▶ **DOCUMENT SEGMENT**

====

Open MPI logo

Open MPI Development Mailing List Archives

  |   Home   |   Support   |   FAQ   |   all Development mailing list

From: Gleb Natapov (glebn_at_[hidden])
Date: 2007-10-23 10:19:07


On Tue, Oct 23, 2007 at 09:40:45AM -0400, Shipman, Galen M. wrote:
> So this problem goes WAY back..
>
> The problem here is that the PML marks MPI completion just prior to calling
> btl_send and then returns to the user. This wouldn't be a problem if the BTL
> then did something, but in the case of OpenIB this fragment may not actually
> be on the wire (the joys of user level flow control).
>
> One solution that we proposed was to allow btl_send to return either
> OMPI_SUCCESS or OMPI_NOT_ON_WIRE. OMPI_NOT_ON_WIRE would allow the PML to
> not mark MPI completion of the fragment and then MPI_WAITALL and others will
> do there job properly.
I even implemented this once, but there is a problem. Currently we mark
request as completed on MPI level and then do btl_send(). Whenever IB completion
will happen the request will be marked as complete on PML level and
freed. The fix requires to change the order like this: Call btl_send(),
check return value from BTL and mark request complete as necessary. The
problem is that because we allow BTL to call opal_progress() internally the
request may be already completed on MPI and MPL levels and freed before return from
the call to btl_send().

I did a code review to see how hard it will be to get rid of recursion
in Open MPI and I think this is doable. We have to disallow calling
progress() (or other functions that may call progress() internally) from
BTL and from ULP callbacks that are called by BTL. There is no much
places that break this law. The main offenders are calls to
FREE_LIST_WAIT(), but those never actually call progress if they can
grow without limit and this is the most common use of FREE_LIST_WAIT()
so they may be safely changed to FREE_LIST_GET(). After we will solve
recursion problem the fix to the problem will be a couple of lines of
code.

>
> - Galen
>
>
>
> On 10/11/07 11:26 AM, "Gleb Natapov" <glebn_at_[hidden]> wrote:
>
> > On Fri, Oct 05, 2007 at 09:43:44AM +0200, Jeff Squyres wrote:
> >> David --
> >>
> >> Gleb and I just actively re-looked at this problem yesterday; we
> >> think it's related to https://svn.open-mpi.org/trac/ompi/ticket/
> >> 1015. We previously thought this ticket was a different problem, but
> >> our analysis yesterday shows that it could be a real problem in the
> >> openib BTL or ob1 PML (kinda think it's the openib btl because it
> >> doesn't seem to happen on other networks, but who knows...).
> >>
> >> Gleb is investigating.

====

▶ **RECORDED INFORMATION**
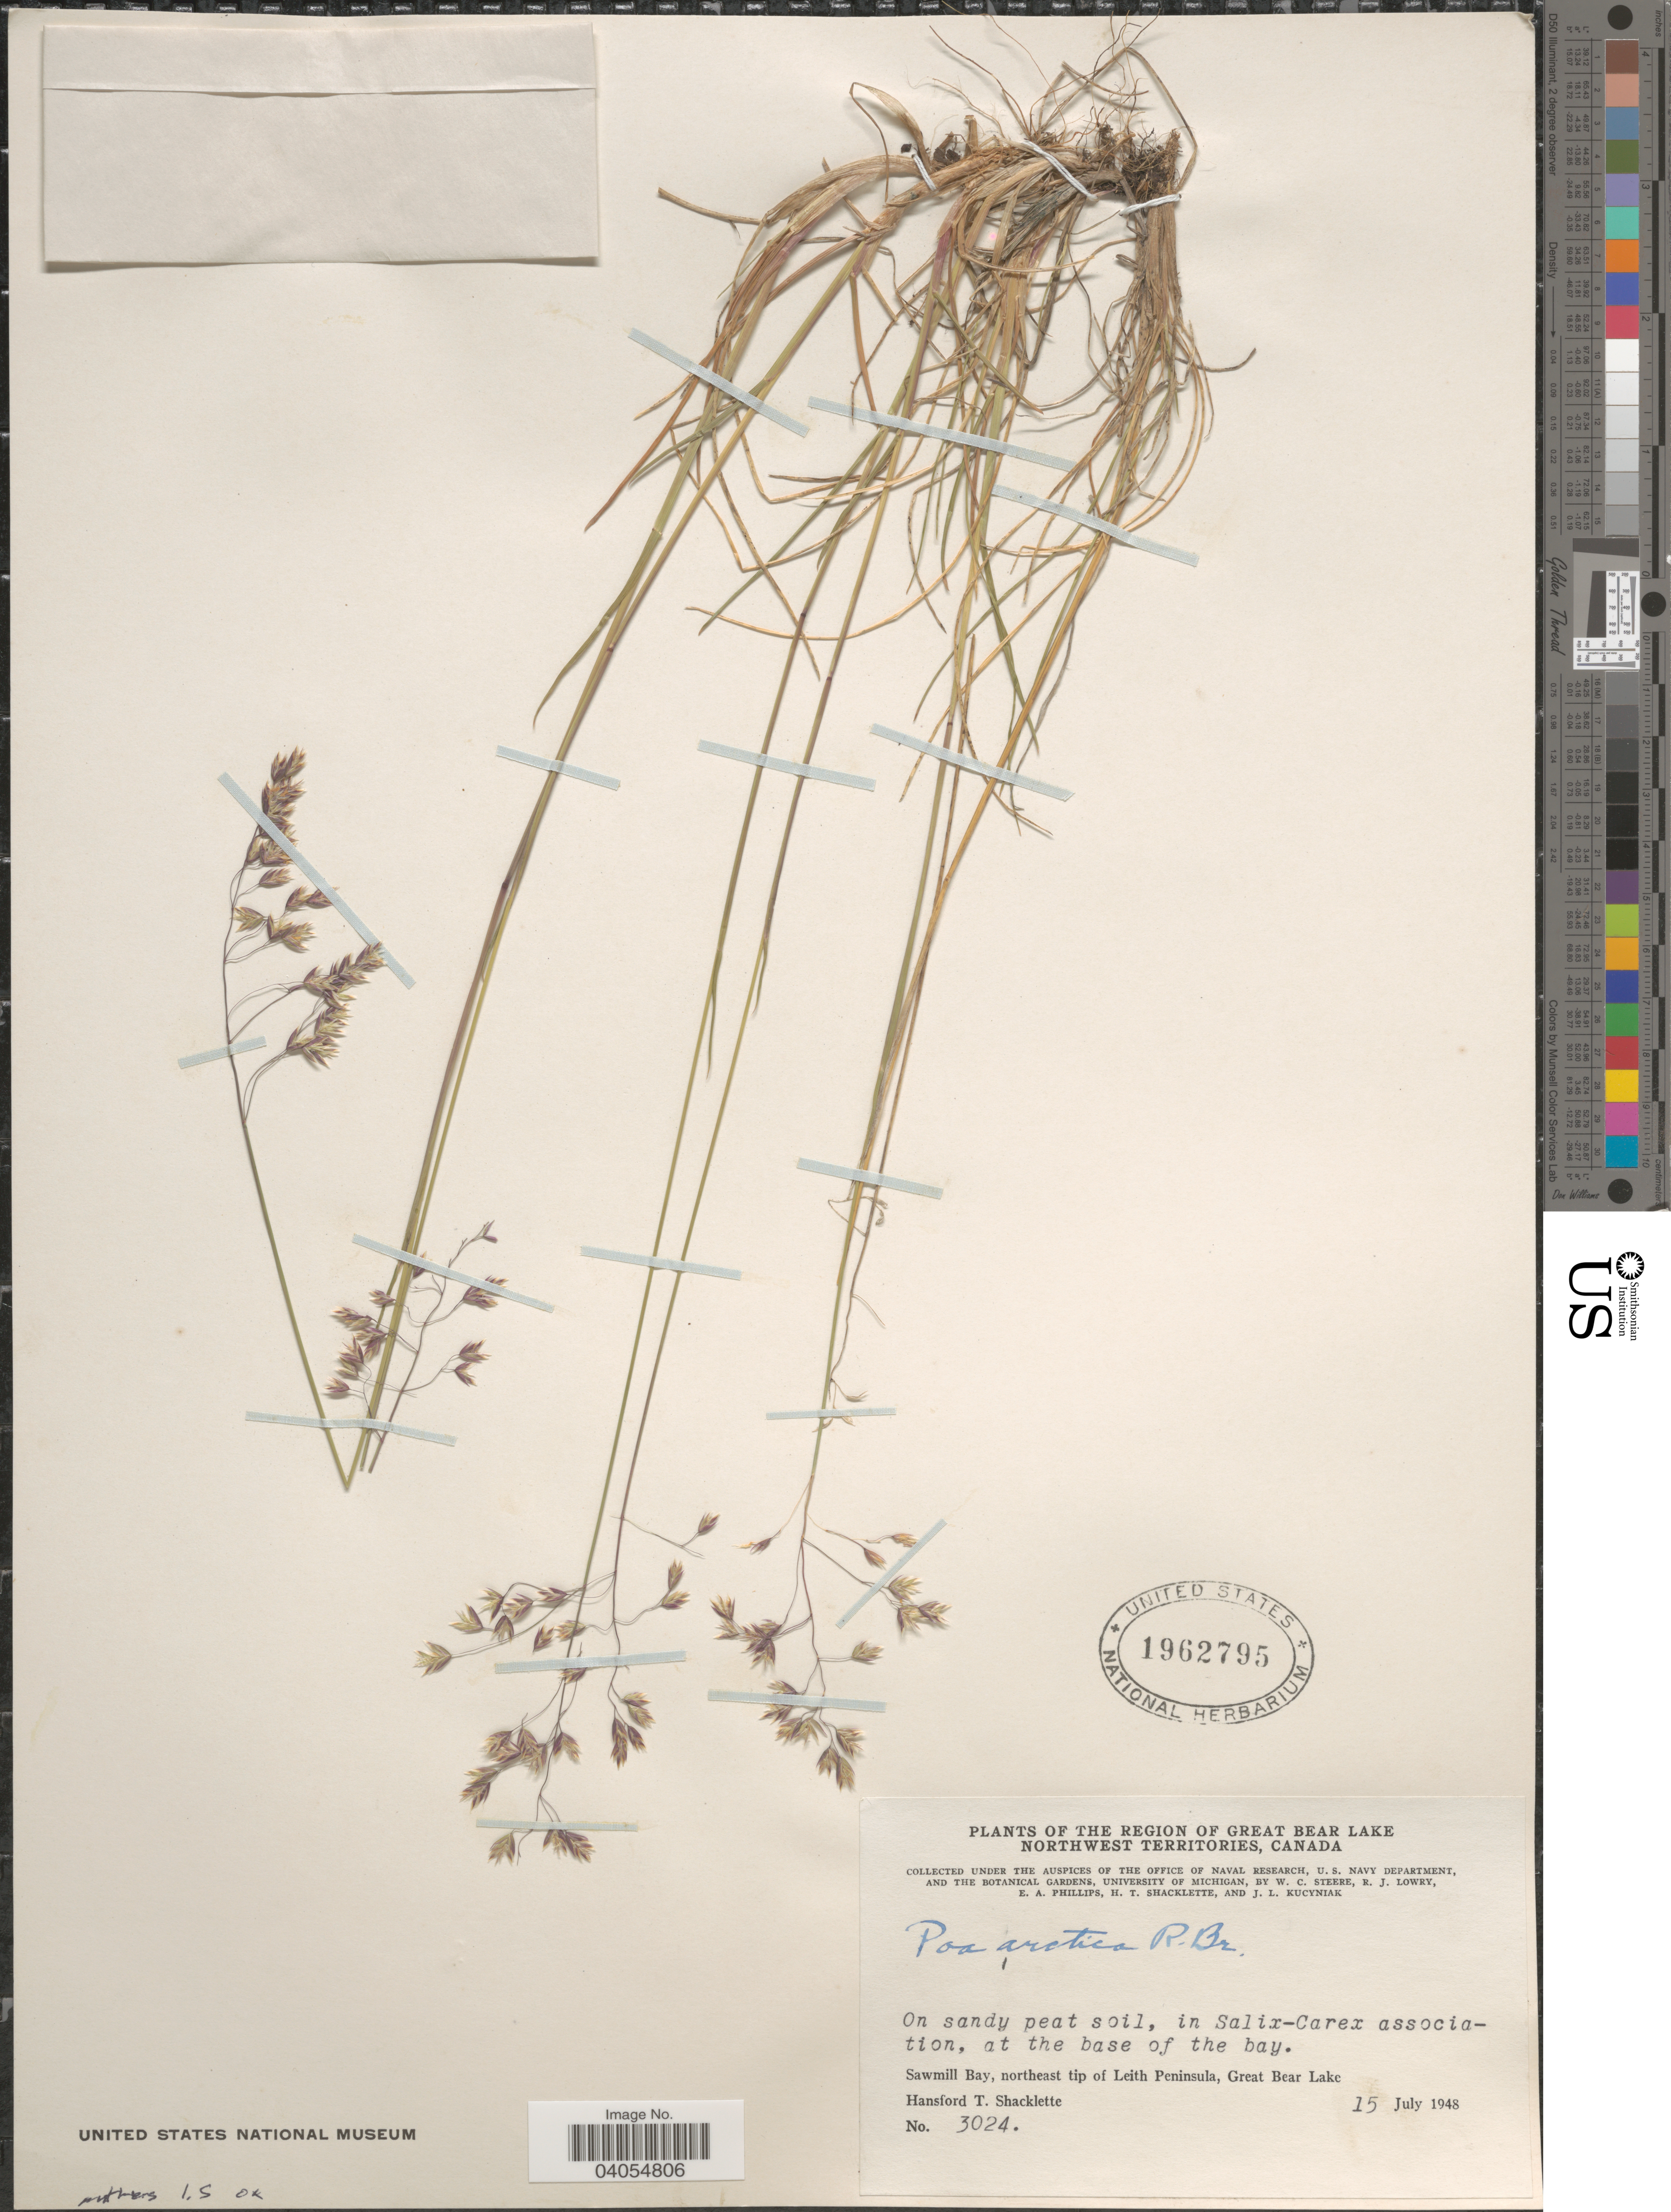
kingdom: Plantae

====

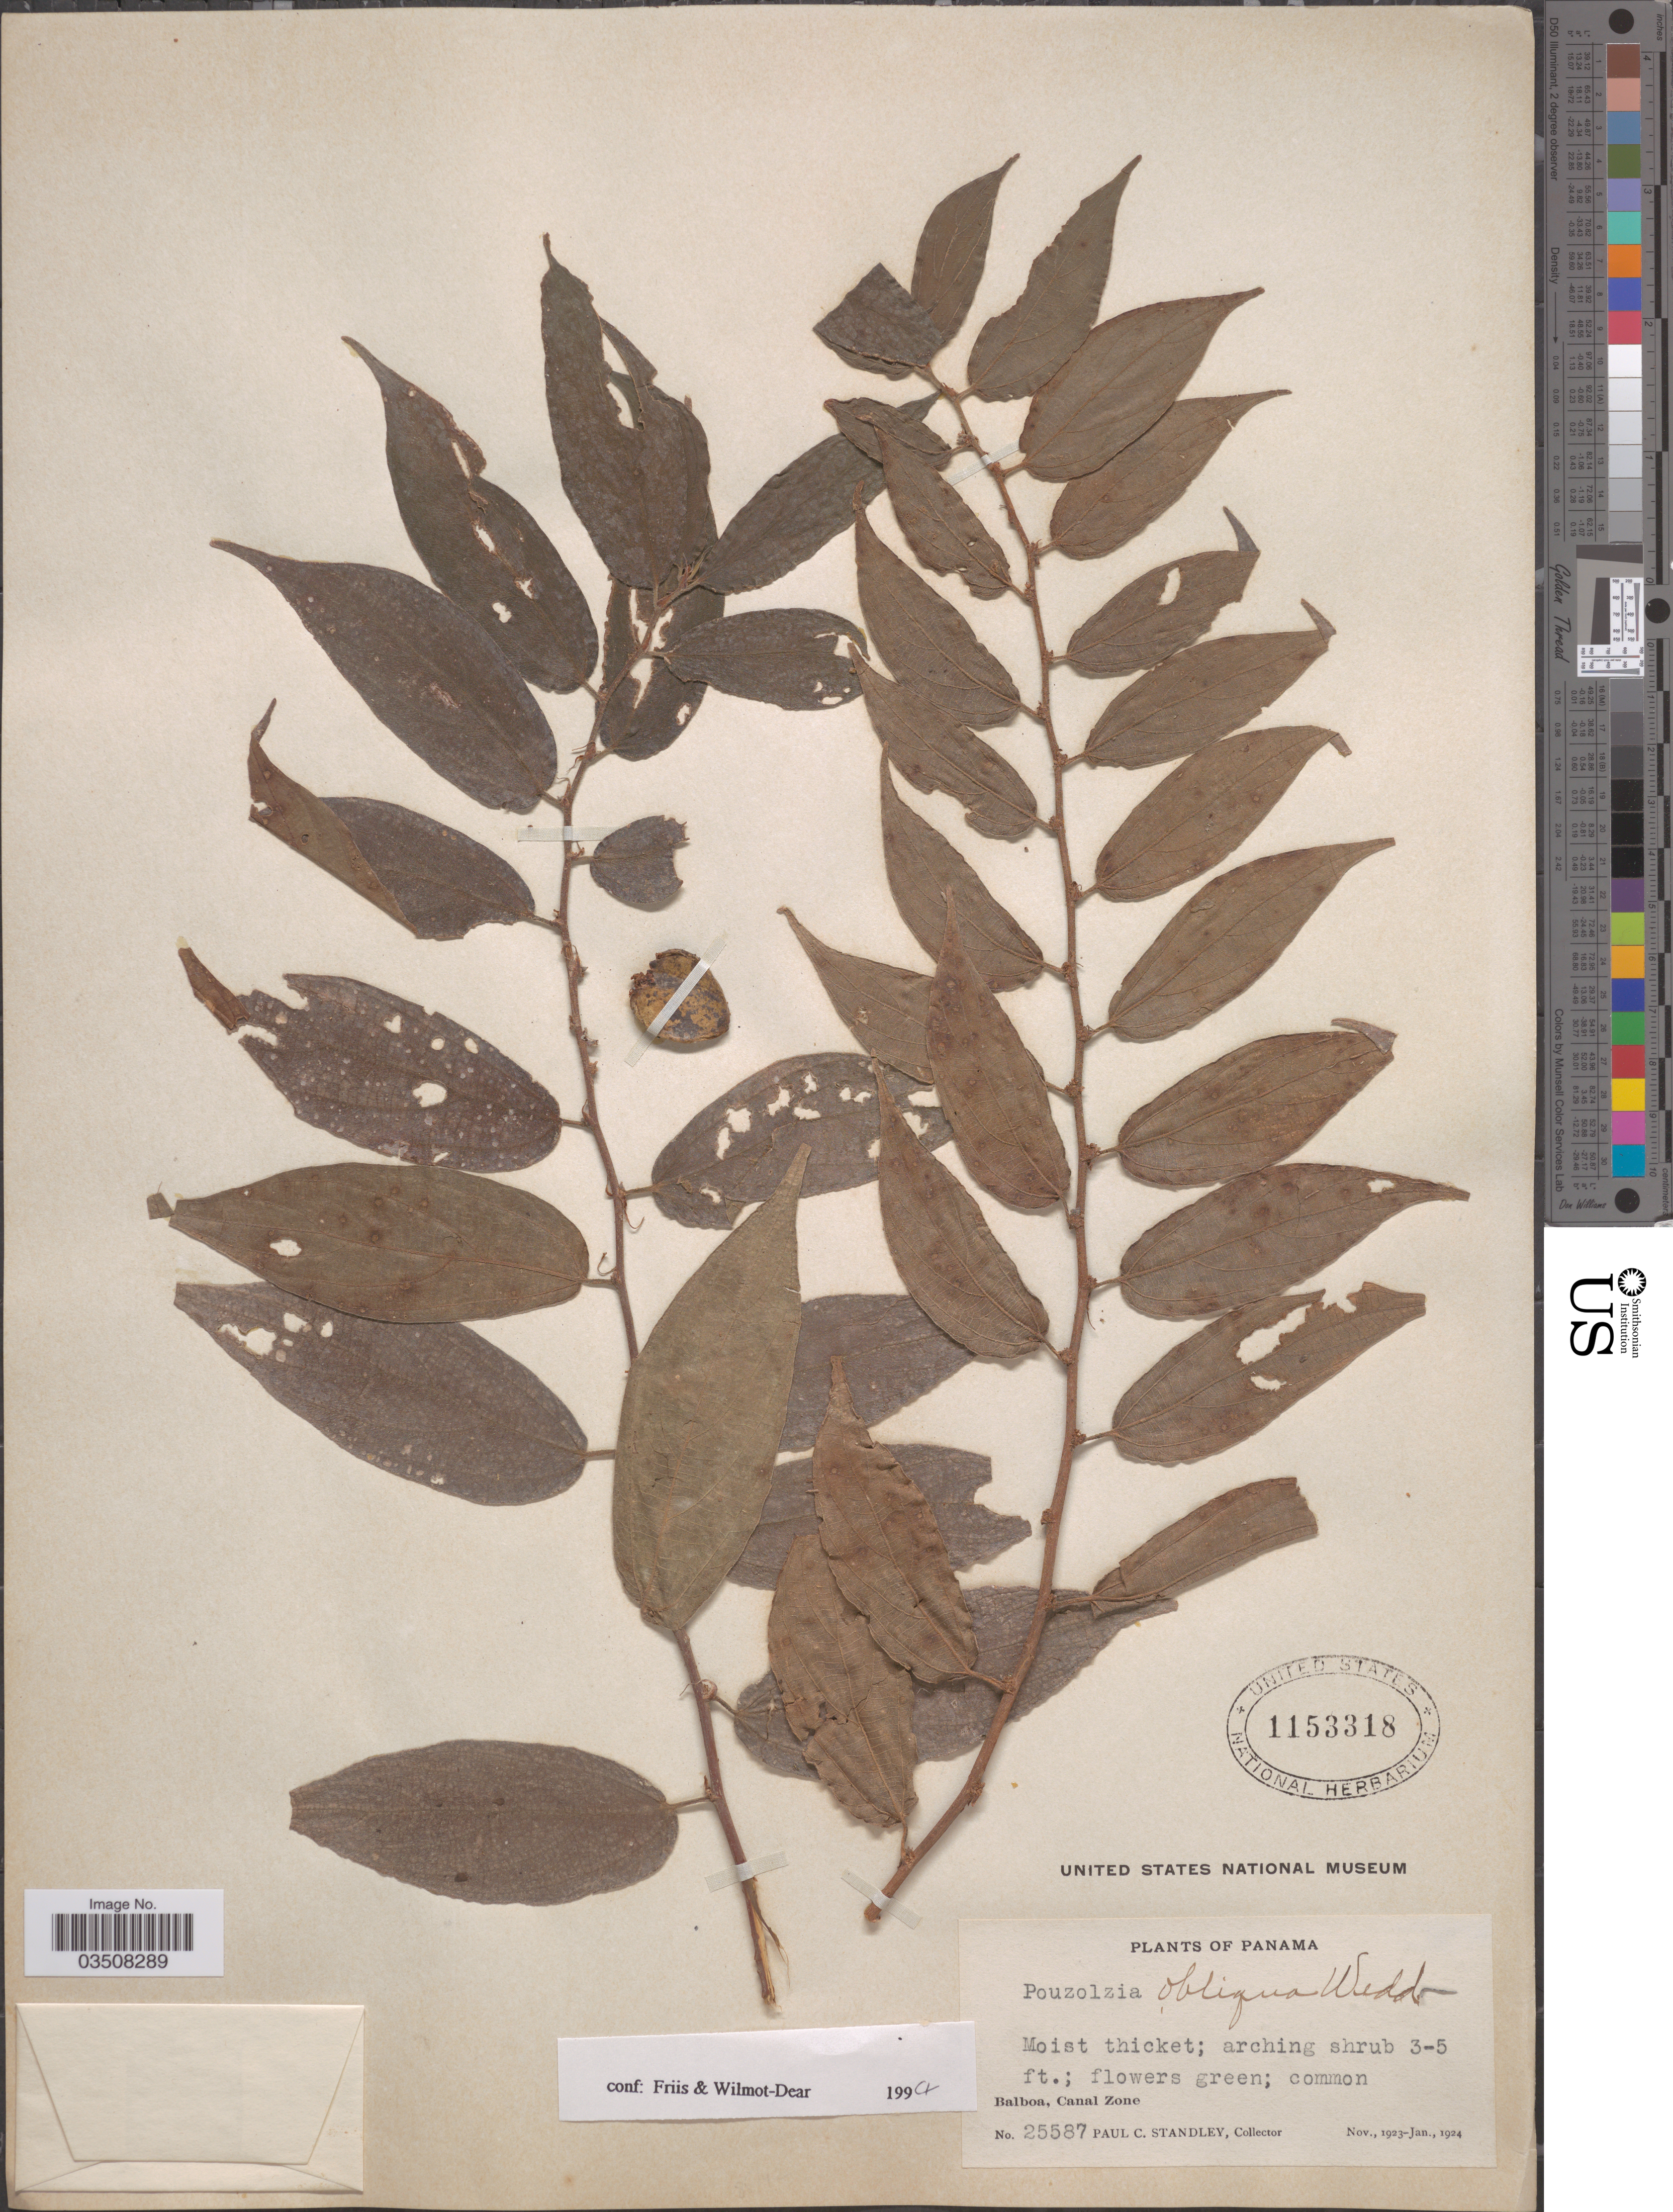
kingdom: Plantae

====

▶ **EXERCISES**
**A.** Using the Open MPI message, answer each question on its own line:
(i) Which two values did the proposed solution allow btl_send to return?
(ii) Which calls are named as the main offenders against the rule on calling progress()?
(iii) Between the openib BTL and the ob1 PML, which does Jeff Squyres lean toward as the source of the problem?
**B.** Reproduce the passage of the Open MPI message from "On Tue, Oct" to "level flow control).", copying it word for word.

▶ **ANSWERS FOR THIS EXERCISE**
**A.**
(i) OMPI_SUCCESS or OMPI_NOT_ON_WIRE
(ii) Calls to FREE_LIST_WAIT()
(iii) The openib BTL

**B.**
On Tue, Oct 23, 2007 at 09:40:45AM -0400, Shipman, Galen M. wrote:
> So this problem goes WAY back..
>
> The problem here is that the PML marks MPI completion just prior to calling
> btl_send and then returns to the user. This wouldn't be a problem if the BTL
> then did something, but in the case of OpenIB this fragment may not actually
> be on the wire (the joys of user level flow control).